I’ve just returned from the glorious Mountain West (Salt Lake City to be precise) where I attended the Utah Employer Healthcare Summit.
One of the panels I attended, “Healthcare Consumerism,” included a regional exec from Aetna. He bragged on his firm’s “commitment to transparency.” As an example he described their new customer app. I commented that giving people access to their own data wasn’t transparency. That got things going. The next question came from a physician who asked why they don’t share information about the discounts they get from drug manufacturers. His response was classic, “because it’s confidential.”
The physician was not assuaged. Quite the contrary.
The issue of the role payers play also became a central theme on the panel I participated on, “The $84,000 Pill.” One of my main points was that payers regularly receive significant discounts on medicines – and then don’t pass along the savings to consumers. The audience was largely comprised of employers and I made sure they understood that the same issue holds true for PBMs and their consumers – employers.
Allow me to share one telling moment.
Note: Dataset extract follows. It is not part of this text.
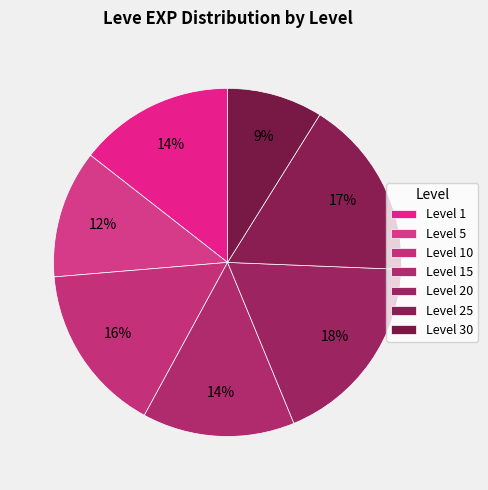

How many slices are in this pie chart?

7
Another panelist, an executive from a large regional PBM, was explaining why they can’t afford “$84,000 for Sovaldi.” I (politely) interrupted him to ask, “Many large payers are getting upwards of a 50% discount on Sovaldi.” He shot back, “We’re only getting a 38% discount.” “Well,” I said, “then maybe you should stop talking about an $84,000 pill and start talking about a $52,000 treatment that cures the patient 90+ percent of the time.” His snappy comeback? “It’s not that simple.
“The truth,” as Oscar Wilde quipped, “is rarely pure and never simple.”